● **YOUR TASK**
Every record below, from first to last: print it exactly as shown.

--- DATA SUPPLIED Enclosed Below ---

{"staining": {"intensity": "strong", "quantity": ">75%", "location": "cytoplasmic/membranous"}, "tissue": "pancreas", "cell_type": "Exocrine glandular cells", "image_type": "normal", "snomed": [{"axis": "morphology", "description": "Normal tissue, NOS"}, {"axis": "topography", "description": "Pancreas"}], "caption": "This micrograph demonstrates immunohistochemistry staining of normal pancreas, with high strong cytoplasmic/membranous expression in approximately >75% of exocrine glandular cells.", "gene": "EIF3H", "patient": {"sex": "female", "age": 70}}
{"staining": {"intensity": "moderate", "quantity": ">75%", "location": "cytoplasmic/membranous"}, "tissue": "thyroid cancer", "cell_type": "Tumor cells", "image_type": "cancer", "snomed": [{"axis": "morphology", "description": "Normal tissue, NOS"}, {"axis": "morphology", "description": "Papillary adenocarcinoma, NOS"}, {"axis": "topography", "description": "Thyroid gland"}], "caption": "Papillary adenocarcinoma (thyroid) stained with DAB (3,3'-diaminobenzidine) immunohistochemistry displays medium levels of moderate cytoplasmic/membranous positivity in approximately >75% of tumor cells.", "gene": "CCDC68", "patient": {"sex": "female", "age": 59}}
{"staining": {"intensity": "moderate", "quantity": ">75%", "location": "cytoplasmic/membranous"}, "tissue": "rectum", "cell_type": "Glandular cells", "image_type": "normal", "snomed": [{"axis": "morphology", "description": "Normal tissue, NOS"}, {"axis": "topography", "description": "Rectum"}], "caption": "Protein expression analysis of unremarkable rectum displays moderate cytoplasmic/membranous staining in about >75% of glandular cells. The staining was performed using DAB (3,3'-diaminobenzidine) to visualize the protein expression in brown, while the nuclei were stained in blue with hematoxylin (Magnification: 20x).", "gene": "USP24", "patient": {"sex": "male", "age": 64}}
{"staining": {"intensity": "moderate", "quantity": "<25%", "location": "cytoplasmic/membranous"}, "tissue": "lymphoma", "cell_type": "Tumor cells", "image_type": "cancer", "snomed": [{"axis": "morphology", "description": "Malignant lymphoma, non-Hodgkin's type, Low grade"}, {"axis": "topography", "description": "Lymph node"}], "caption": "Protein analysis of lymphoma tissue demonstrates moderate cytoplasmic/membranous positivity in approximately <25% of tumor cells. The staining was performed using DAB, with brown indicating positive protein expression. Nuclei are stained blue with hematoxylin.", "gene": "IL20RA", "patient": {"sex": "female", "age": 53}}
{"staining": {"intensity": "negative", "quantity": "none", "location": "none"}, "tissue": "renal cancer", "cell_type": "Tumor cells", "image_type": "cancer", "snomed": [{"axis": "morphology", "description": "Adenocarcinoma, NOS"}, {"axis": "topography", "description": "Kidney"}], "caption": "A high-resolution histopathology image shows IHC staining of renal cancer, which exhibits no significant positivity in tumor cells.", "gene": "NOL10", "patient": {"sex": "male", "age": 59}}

--- End of Enclosed DATA SUPPLIED ---

● **OUTPUT FOR THIS EXERCISE**
{"staining": {"intensity": "strong", "quantity": ">75%", "location": "cytoplasmic/membranous"}, "tissue": "pancreas", "cell_type": "Exocrine glandular cells", "image_type": "normal", "snomed": [{"axis": "morphology", "description": "Normal tissue, NOS"}, {"axis": "topography", "description": "Pancreas"}], "caption": "This micrograph demonstrates immunohistochemistry staining of normal pancreas, with high strong cytoplasmic/membranous expression in approximately >75% of exocrine glandular cells.", "gene": "EIF3H", "patient": {"sex": "female", "age": 70}}
{"staining": {"intensity": "moderate", "quantity": ">75%", "location": "cytoplasmic/membranous"}, "tissue": "thyroid cancer", "cell_type": "Tumor cells", "image_type": "cancer", "snomed": [{"axis": "morphology", "description": "Normal tissue, NOS"}, {"axis": "morphology", "description": "Papillary adenocarcinoma, NOS"}, {"axis": "topography", "description": "Thyroid gland"}], "caption": "Papillary adenocarcinoma (thyroid) stained with DAB (3,3'-diaminobenzidine) immunohistochemistry displays medium levels of moderate cytoplasmic/membranous positivity in approximately >75% of tumor cells.", "gene": "CCDC68", "patient": {"sex": "female", "age": 59}}
{"staining": {"intensity": "moderate", "quantity": ">75%", "location": "cytoplasmic/membranous"}, "tissue": "rectum", "cell_type": "Glandular cells", "image_type": "normal", "snomed": [{"axis": "morphology", "description": "Normal tissue, NOS"}, {"axis": "topography", "description": "Rectum"}], "caption": "Protein expression analysis of unremarkable rectum displays moderate cytoplasmic/membranous staining in about >75% of glandular cells. The staining was performed using DAB (3,3'-diaminobenzidine) to visualize the protein expression in brown, while the nuclei were stained in blue with hematoxylin (Magnification: 20x).", "gene": "USP24", "patient": {"sex": "male", "age": 64}}
{"staining": {"intensity": "moderate", "quantity": "<25%", "location": "cytoplasmic/membranous"}, "tissue": "lymphoma", "cell_type": "Tumor cells", "image_type": "cancer", "snomed": [{"axis": "morphology", "description": "Malignant lymphoma, non-Hodgkin's type, Low grade"}, {"axis": "topography", "description": "Lymph node"}], "caption": "Protein analysis of lymphoma tissue demonstrates moderate cytoplasmic/membranous positivity in approximately <25% of tumor cells. The staining was performed using DAB, with brown indicating positive protein expression. Nuclei are stained blue with hematoxylin.", "gene": "IL20RA", "patient": {"sex": "female", "age": 53}}
{"staining": {"intensity": "negative", "quantity": "none", "location": "none"}, "tissue": "renal cancer", "cell_type": "Tumor cells", "image_type": "cancer", "snomed": [{"axis": "morphology", "description": "Adenocarcinoma, NOS"}, {"axis": "topography", "description": "Kidney"}], "caption": "A high-resolution histopathology image shows IHC staining of renal cancer, which exhibits no significant positivity in tumor cells.", "gene": "NOL10", "patient": {"sex": "male", "age": 59}}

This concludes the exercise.